1. 「政策評価の現状と課題」では、政策評価制度が政策の効率性改善と行政の説明責任の確保のために導入された経緯と、費用便益分析・プログラム評価・業績測定などの分析方法を学びました。また、評価結果を政策に反映させることが難しい現状と課題について、法律やガイドライン等を参照しながら学び、政策評価も統計調査同様、実施すること以上にその結果を有効に利活用していくことが重要だと思いました。

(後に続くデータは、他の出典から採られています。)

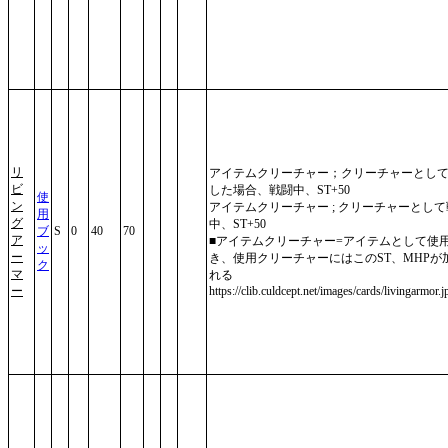
リ
アイテムクリーチャー；クリーチャーとし
ビ
した場合、戦闘中、ST+50
使
ン
アイテムクリーチャー ; クリーチャーとし
用
グ
中、ST+50
ブ
S
0
40
70
ア
■アイテムクリーチャー=アイテムとして使
ッ
ー
き、使用クリーチャーにはこのST、MHPが
ク
マ
れる
ー
https://clib.culdcept.net/images/cards/livingarmor.j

2. 「行政評価と統計」では、アメリカや日本の省庁・自治体の取組、評価指標の妥当性や比較可能性、アンケート調査の活用と注意点等について多くの評価事例やグラフを通して学びました。特に統計データの見方・使い方について、クイズ形式で正誤を判断する演習を行いましたが、このクイズがそれぞれ実際の公共工事や市民アンケート等を基にしているので、背景の事情も含めてとても現実味があり興味深かったです。統計データは、客観的で比較しやすいというメリットがありますが、意図的なデータも客観的にみえるというデメリットもあり、調査結果を公表することによる影響を考えると、信頼できる統計を作成すること、適正なデータを正しく見極めて、分析することの大切さを再認識することができました。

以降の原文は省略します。